Trinidad will be its destination in week 7.
Azad will make exactly two voyages to Martinique,
and at least one voyage to Guadeloupe will occur in some week between those two voyages.
Guadeloupe will be its destination in the week preceding any voyage it makes to Jamaica.
No destination will be scheduled for consecutive weeks.
Which one of the following is an acceptable schedule of destinations for Azad, in order from week 1 through week 7?

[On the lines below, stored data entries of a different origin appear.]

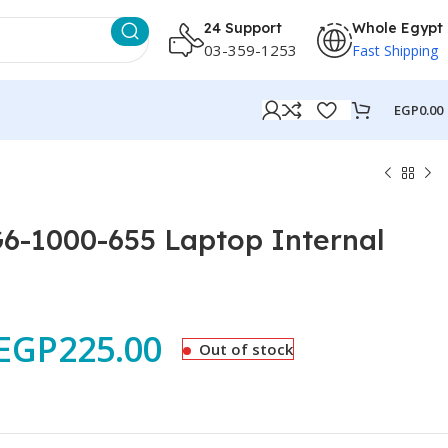
24 Support
Whole Egypt
03-359-1253
Fast Shipping
EGP
0.00
G6-1000-655 Laptop Internal
EGP
225.00
Out of stock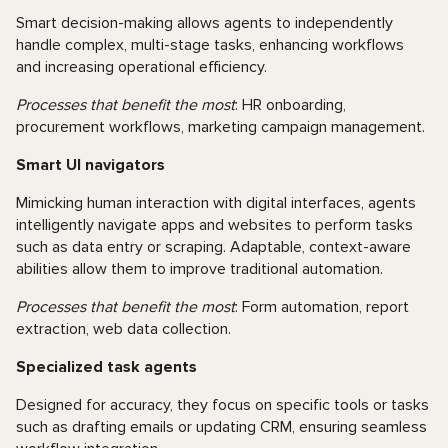
Smart decision-making allows agents to independently
handle complex, multi-stage tasks, enhancing workflows
and increasing operational efficiency.
Processes that benefit the most
: HR onboarding,
procurement workflows, marketing campaign management.
Smart UI navigators
Mimicking human interaction with digital interfaces, agents
intelligently navigate apps and websites to perform tasks
such as data entry or scraping. Adaptable, context-aware
abilities allow them to improve traditional automation.
Processes that benefit the most
: Form automation, report
extraction, web data collection.
Specialized task agents
Designed for accuracy, they focus on specific tools or tasks
such as drafting emails or updating CRM, ensuring seamless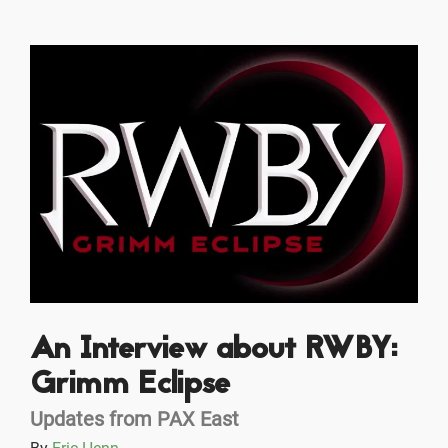
An Interview about RWBY:
Grimm Eclipse
Updates from PAX East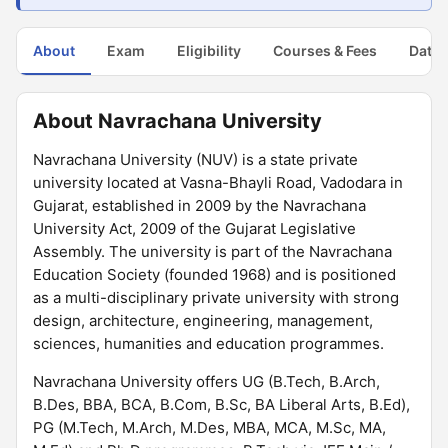
About
Exam
Eligibility
Courses & Fees
Dates
About Navrachana University
Navrachana University (NUV) is a state private
university located at Vasna-Bhayli Road, Vadodara in
Gujarat, established in 2009 by the Navrachana
University Act, 2009 of the Gujarat Legislative
Assembly. The university is part of the Navrachana
Education Society (founded 1968) and is positioned
as a multi-disciplinary private university with strong
design, architecture, engineering, management,
sciences, humanities and education programmes.
Navrachana University offers UG (B.Tech, B.Arch,
B.Des, BBA, BCA, B.Com, B.Sc, BA Liberal Arts, B.Ed),
PG (M.Tech, M.Arch, M.Des, MBA, MCA, M.Sc, MA,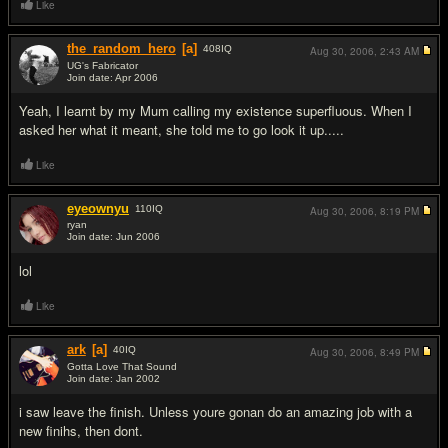
Like
the_random_hero
[a]
408
IQ
Aug 30, 2006,
2:43 AM
UG's Fabricator
Join date: Apr 2006
#10
Yeah, I learnt by my Mum calling my existence superfluous. When I
asked her what it meant, she told me to go look it up.....
Like
eyeownyu
110
IQ
Aug 30, 2006,
8:19 PM
ryan
Join date: Jun 2006
#11
lol
Like
ark
[a]
40
IQ
Aug 30, 2006,
8:49 PM
Gotta Love That Sound
Join date: Jan 2002
#12
i saw leave the finish. Unless youre gonan do an amazing job with a
new finihs, then dont.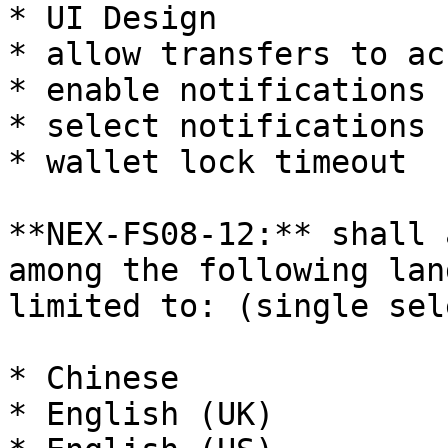
* UI Design

* allow transfers to ac
* enable notifications 
* select notifications

* wallet lock timeout

**NEX-FS08-12:** shall 
among the following lan
limited to: (single sele
* Chinese

* English (UK)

(A) Guadeloupe, Jamaica, Martinique, Trinidad, Guadeloupe, Martinique, Trinidad
(B) Guadeloupe, Martinique, Trinidad, Martinique, Guadeloupe, Jamaica, Trinidad
(C) Jamaica, Martinique, Guadeloupe, Martinique, Guadeloupe, Jamaica, Trinidad
(D) Martinique, Trinidad, Guadeloupe, Jamaica, Martinique, Guadeloupe, Trinidad
Which one of the following CANNOT be true about Azad’s schedule of voyages?
(A) Azad makes a voyage to Trinidad in week 6.
(B) Azad makes a voyage to Martinique in week 5.
(C) Azad makes a voyage to Jamaica in week 6.
(D) Azad makes a voyage to Jamaica in week 3.
If Azad makes a voyage to Trinidad in week 5, which one of the following could be true?
(A) Azad makes a voyage to Trinidad in week 1.
(B) Azad makes a voyage to Martinique in week 2.
(C) Azad makes a voyage to Guadeloupe in week 3.
(D) Azad makes a voyage to Martinique in week 4.
If Azad makes a voyage to Guadeloupe in week 1 and a voyage to Jamaica in week 5, which one of the following must be true?
(A) Azad makes a voyage to Jamaica in week 2.
(B) Azad makes a voyage to Martinique in week 6.
(C) Azad makes a voyage to Martinique in week 3.
(D) Azad makes a voyage to Guadeloupe in week 6.
If Azad makes a voyage to Guadeloupe in week 1 and to Trinidad in week 2, which one of the following must be true?
(A) Azad makes a voyage to Martinique in week 3.
(B) Azad makes a voyage to Martinique in week 4.
(C) Azad makes a voyage to Martinique in week 5.
(D) Azad makes a voyage to Guadeloupe in week 3.
If Azad makes a voyage to Martinique in week 3, which one of the following could be an accurate list of Azad’s destinations in week 4 and week 5, respectively?
(A) Guadeloupe, Trinidad
(B) Jamaica, Guadeloupe
(C) Martinique, Trinidad
(D) Trinidad, Jamaica
Which one of the following must be true about Azad’s schedule of voyages?
(A) Azad makes a voyage to Guadeloupe either in week 1 or else in week 2.
(B) Azad makes a voyage to Martinique either in week 2 or else in week 3.
(C) Azad makes at most two voyages to Guadeloupe.
(D) Azad makes at most two voyages to Jamaica.
The LSAT is one of the most reputed law entrance exams. A number of colleges use the LSAT India scores for admission to their law schools in India. To ace the exam is no mean feat. The points given here, you must keep in mind while facing the Analytical Reasoning section of LSAT India. Best of luck for your exam!